··· INPUT MATERIAL ···

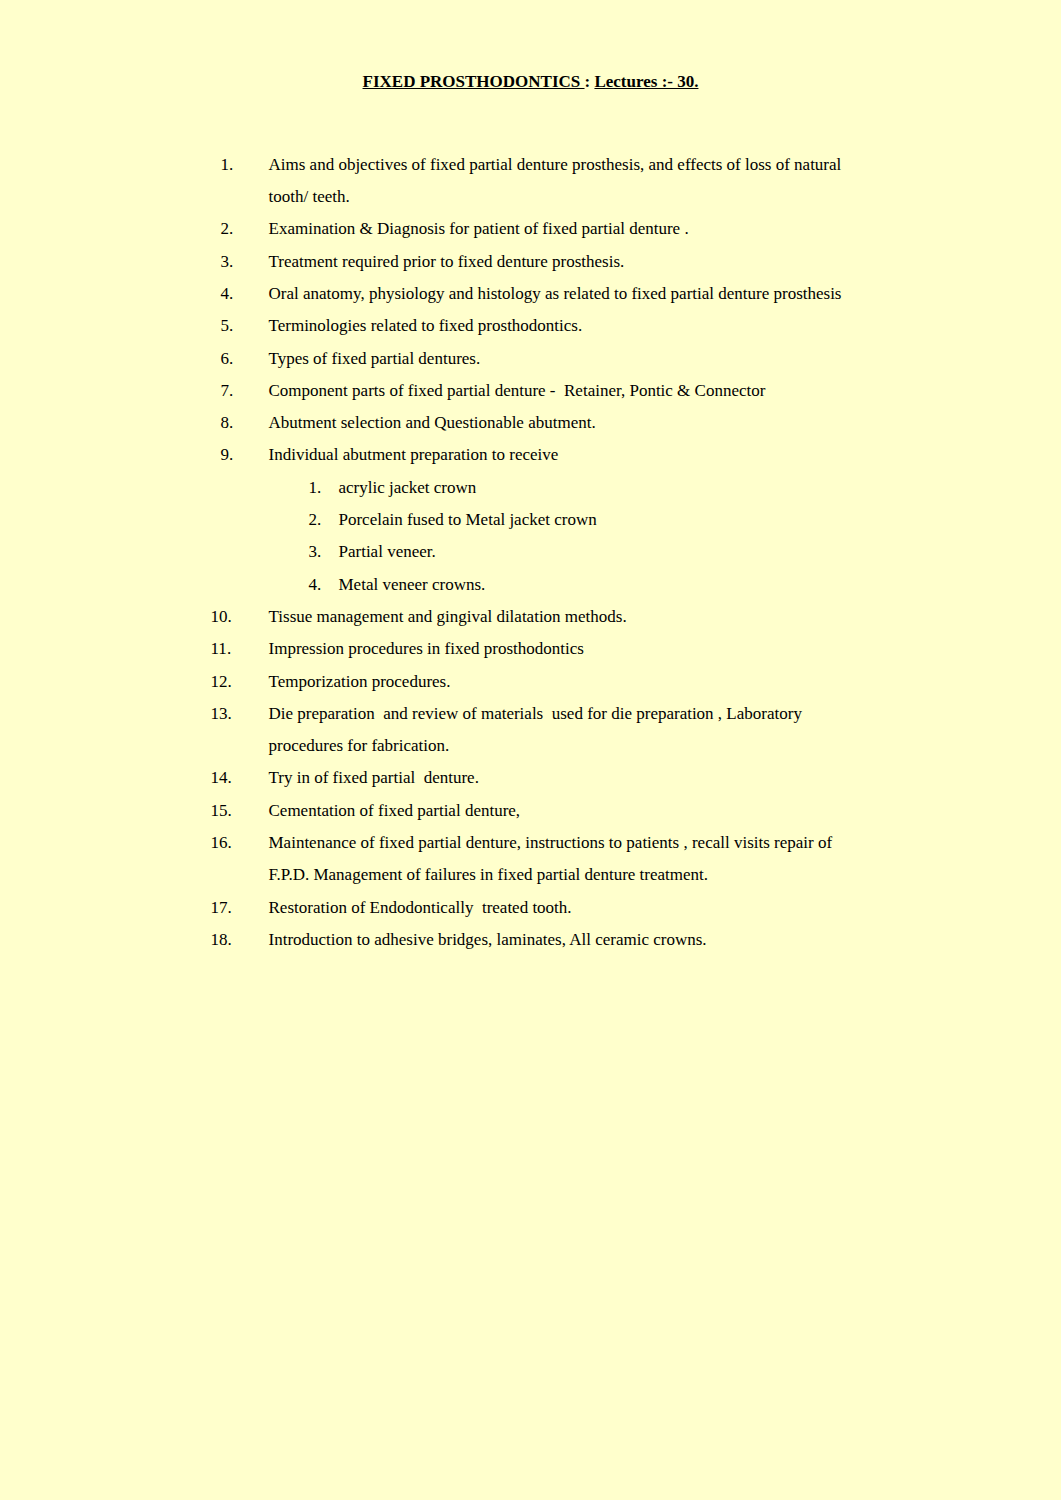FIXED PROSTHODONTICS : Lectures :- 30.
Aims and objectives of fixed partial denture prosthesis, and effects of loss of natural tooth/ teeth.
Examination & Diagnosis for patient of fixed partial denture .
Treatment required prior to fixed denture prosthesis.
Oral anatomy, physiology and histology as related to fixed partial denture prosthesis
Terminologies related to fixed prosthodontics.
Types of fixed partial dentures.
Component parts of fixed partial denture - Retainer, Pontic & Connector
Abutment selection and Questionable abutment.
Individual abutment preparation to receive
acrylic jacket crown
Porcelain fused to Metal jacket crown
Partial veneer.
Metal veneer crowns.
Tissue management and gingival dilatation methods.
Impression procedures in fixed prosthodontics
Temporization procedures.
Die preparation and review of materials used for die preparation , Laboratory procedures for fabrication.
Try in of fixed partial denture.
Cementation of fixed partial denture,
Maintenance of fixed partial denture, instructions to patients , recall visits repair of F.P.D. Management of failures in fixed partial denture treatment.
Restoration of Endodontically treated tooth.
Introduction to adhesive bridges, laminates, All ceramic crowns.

···
··· INPUT MATERIAL ···

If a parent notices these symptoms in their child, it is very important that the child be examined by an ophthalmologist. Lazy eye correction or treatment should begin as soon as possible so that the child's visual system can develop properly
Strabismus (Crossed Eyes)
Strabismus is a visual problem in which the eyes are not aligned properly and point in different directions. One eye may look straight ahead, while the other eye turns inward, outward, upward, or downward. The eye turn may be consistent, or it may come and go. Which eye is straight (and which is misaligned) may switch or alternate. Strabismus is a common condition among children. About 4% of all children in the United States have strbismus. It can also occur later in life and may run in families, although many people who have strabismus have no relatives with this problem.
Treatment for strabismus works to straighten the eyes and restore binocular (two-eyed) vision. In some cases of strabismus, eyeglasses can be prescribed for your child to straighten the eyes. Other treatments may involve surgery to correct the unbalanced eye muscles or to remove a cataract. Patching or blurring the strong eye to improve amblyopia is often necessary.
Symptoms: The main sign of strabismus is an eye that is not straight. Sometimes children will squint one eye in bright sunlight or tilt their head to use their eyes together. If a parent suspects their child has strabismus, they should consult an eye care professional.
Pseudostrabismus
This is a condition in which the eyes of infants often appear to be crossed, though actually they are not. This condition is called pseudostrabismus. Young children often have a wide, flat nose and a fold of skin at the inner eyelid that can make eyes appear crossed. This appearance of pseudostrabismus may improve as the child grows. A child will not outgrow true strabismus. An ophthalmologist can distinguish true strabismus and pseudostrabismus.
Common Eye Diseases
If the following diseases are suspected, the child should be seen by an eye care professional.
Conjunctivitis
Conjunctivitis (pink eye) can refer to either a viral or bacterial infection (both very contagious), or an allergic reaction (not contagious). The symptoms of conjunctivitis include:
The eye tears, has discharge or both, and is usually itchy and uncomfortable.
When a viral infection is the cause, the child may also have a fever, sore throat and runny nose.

···

Both the line containing "Cementation of fixed" and the line containing "Introduction to adhesive" belong in the answer. Print them and every line above that falls between them exactly, and no others.

Cementation of fixed partial denture,
Maintenance of fixed partial denture, instructions to patients , recall visits repair of F.P.D. Management of failures in fixed partial denture treatment.
Restoration of Endodontically treated tooth.
Introduction to adhesive bridges, laminates, All ceramic crowns.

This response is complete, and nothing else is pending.